Joe abriu os olhos devagar, olhava o belo rosto de sua mãe, pensava o quanto ela era linda.

- Aí, mamãe, não estou bem! - Disse Joe abatido, e Samantha sabia que Joe não mentia, era visível como ele estava.
- O que houve, querido?
- Tive sonhos horríveis. Um atrás do outro, sabe? Foram realmente horríveis. Primeiro tinha o Snow, depois tinha você chorando ao lado da minha cama e eu via alguma coisa matando vocês. 
- Joe, foi apenas um sonho ruim, só isso. Não vejo motivos para você ficar assim e querer ficar em casa sozinho durante o dia todo. Venha, você só precisa de um bom banho. - Samantha ia saindo do quarto. - Desça logo, não quero me atrasar para o trabalho. Não me faça perder o horário, mocinho. - Samantha saiu com seus enormes cabelos ruivos, lindos. Joe amava quando o sol batia neles e refletia, era a cor perfeita, ele havia encontrado a cor perfeita.

4

   Joe ficou quieto durante todo o caminho de casa até a escola, estava tentando assimilar tudo o que havia acontecido naquele dia, lembrava que não tinha ido a aula pois estava fechada para vistoria, e foi lembrando aos poucos do que fez, mas também tudo poderia ter passado de um sonho. Talvez seus pais e sua irmã não eram loucos, e claro, Snow era apenas um cachorro fofo. 
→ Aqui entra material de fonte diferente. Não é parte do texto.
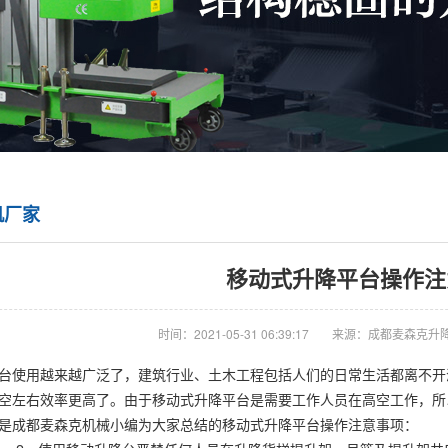
机厂家
移动式升降平台操作注
时间：2021-05-31 06:39:17
来源：成都麦森克升
台使用越来越广泛了，建筑行业、土木工程包括人们的日常生活都离不开
空左右效率更高了。由于移动式升降平台是需要工作人员在高空工作，所
是成都麦森克机械小编为大家总结的移动式升降平台操作注意事项： 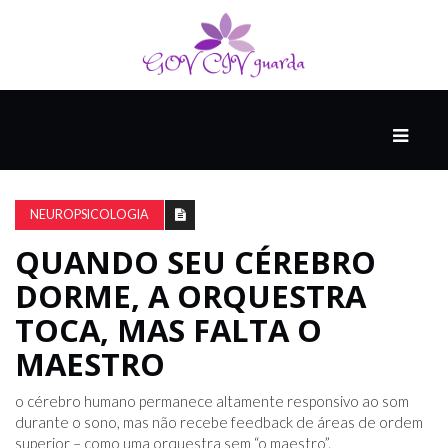
PRINCIPAL
PODCASTS
DO
NEUROPSICOLOGIA
THINK
AGAIN
QUANDO SEU CÉREBRO
DORME, A ORQUESTRA
COMPANHEIRO
TOCA, MAS FALTA O
MAESTRO
COMEÇA
o cérebro humano permanece altamente responsivo ao som
COM
durante o sono, mas não recebe feedback de áreas de ordem
UM
superior – como uma orquestra sem “o maestro”.
ESTRONDO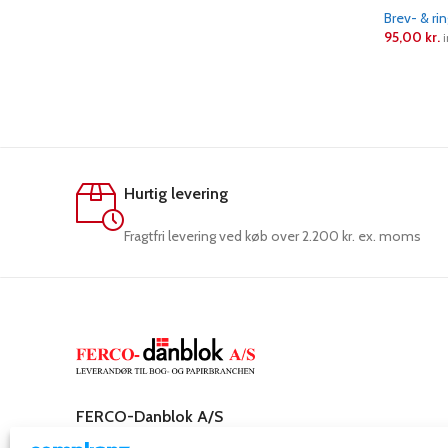
Brev- & ri
95,00
kr.
i
LÆS ME
Hurtig levering
Fragtfri levering ved køb over 2.200 kr. ex. moms
FERCO-Danblok A/S
Rosenkæret 31,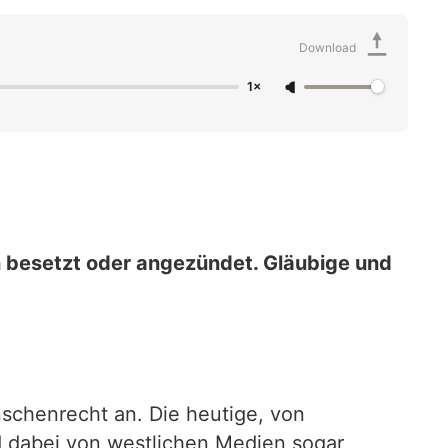
Download
1×
n besetzt oder angezündet. Gläubige und
schenrecht an. Die heutige, von
d dabei von westlichen Medien sogar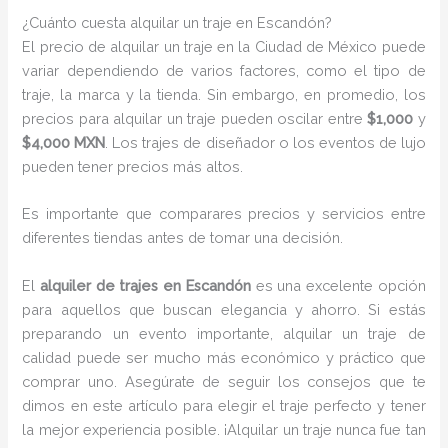
¿Cuánto cuesta alquilar un traje en Escandón?
El precio de alquilar un traje en la Ciudad de México puede
variar dependiendo de varios factores, como el tipo de
traje, la marca y la tienda. Sin embargo, en promedio, los
precios para alquilar un traje pueden oscilar entre
$1,000
y
$4,000 MXN
. Los trajes de diseñador o los eventos de lujo
pueden tener precios más altos.
Es importante que comparares precios y servicios entre
diferentes tiendas antes de tomar una decisión.
El
alquiler de trajes en Escandón
es una excelente opción
para aquellos que buscan elegancia y ahorro. Si estás
preparando un evento importante, alquilar un traje de
calidad puede ser mucho más económico y práctico que
comprar uno. Asegúrate de seguir los consejos que te
dimos en este artículo para elegir el traje perfecto y tener
la mejor experiencia posible. ¡Alquilar un traje nunca fue tan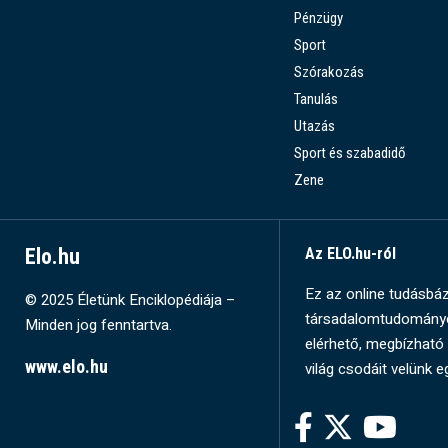
Pénzügy
Sport
Szórakozás
Tanulás
Utazás
Sport és szabadidő
Zene
Elo.hu
Az ELO.hu-ról
Ez az online tudásbázi
© 2025 Életünk Enciklopédiája –
társadalomtudományok
Minden jog fenntartva.
elérhető, megbízható 
www.elo.hu
világ csodáit velünk e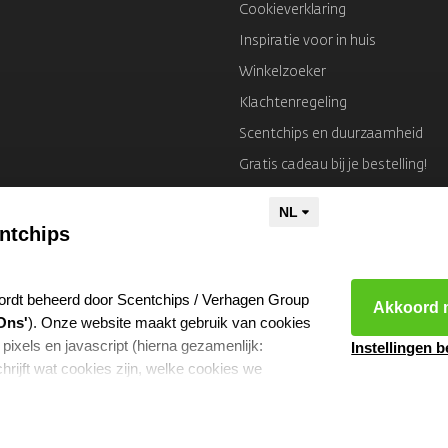
Cookieverklaring
Inspiratie voor in huis
Winkelzoeker
Klachtenregeling
Scentchips en duurzaamheid
Gratis cadeau bij je bestelling!
Colofon
ntchips
ordt beheerd door Scentchips / Verhagen Group
Akkoord m
Ons'
). Onze website maakt gebruik van cookies
 pixels en javascript (hierna gezamenlijk:
Instellingen 
hrijft wat cookies zijn, welke cookies we
e ze gebruiken en met welke partners we
kies resetten
- Copyright 2026 Scentchips® - Powered by
webshop-servic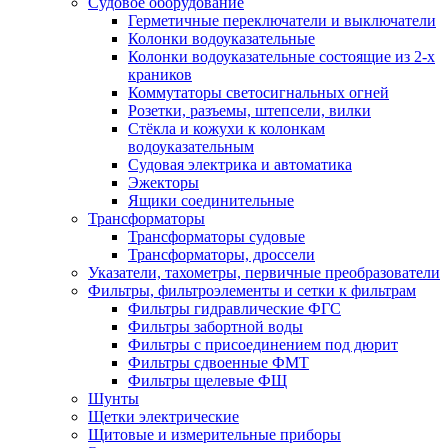
Судовое оборудование
Герметичные переключатели и выключатели
Колонки водоуказательные
Колонки водоуказательные состоящие из 2-х
краников
Коммутаторы светосигнальных огней
Розетки, разъемы, штепсели, вилки
Стёкла и кожухи к колонкам
водоуказательным
Судовая электрика и автоматика
Эжекторы
Ящики соединительные
Трансформаторы
Трансформаторы судовые
Трансформаторы, дроссели
Указатели, тахометры, первичные преобразователи
Фильтры, фильтроэлементы и сетки к фильтрам
Фильтры гидравлические ФГС
Фильтры забортной воды
Фильтры с присоединением под дюрит
Фильтры сдвоенные ФМТ
Фильтры щелевые ФЩ
Шунты
Щетки электрические
Щитовые и измерительные приборы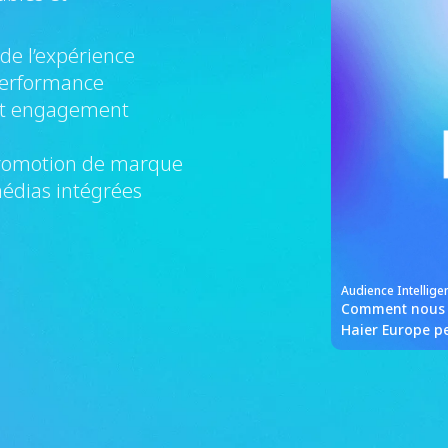
de l’expérience
performance
et engagement
promotion de marque
médias intégrées
Audience Intellige
Comment nous a
Haier Europe pe
grâce à une st
sur Amazon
- O que foi, Joe? Ainda pensando no pesadelo? - Perguntou Samantha.
- Nada, mãe. Sério, estou bem. Vai trabalhar o dia todo?
- Sim, tenho plantão e seu pai viaja para Seul, coisas do trabalho dele. Carol deve ficar na rua como sempre. Sua tia Claudia vem pra passar a noite com você. Então, você e Snow terão companhia.
- Tia Claudia. Tem tempo que não a vejo. - Joe percebeu que tinha um sorriso em seu rosto, mas não tinha vontade de rir.
- Verdade. Ela trabalha muito, sabe disso. Mas realmente tem tempo que ela não vai lá em casa. Ela mesma que se prontificou para ficar com você. Até porque, você sempre ficou sozinho. Mas como sei que vocês se gostam, achei uma boa ideia.
- Sim. Verdade, mãe. Não a vejo desde quando ela me deu o Snow.
- Sim, então provavelmente quando você chegar em casa ela já estará lá. Comporte-se, amanhã pela manhã estarei em casa, tudo bem?
- Sim. Bom trabalho!
- Boa aula! - Joe ia saindo do carro. - ei garoto, e cadê meu beijo? Está se tornando daqueles adolescentes que tem vergonha de vir até a escola com os pais e dar um beijo na mãe na frente dos amigos?
- Claro que não. - Joe voltou sorrindo e deu um beijo de despedida na mãe.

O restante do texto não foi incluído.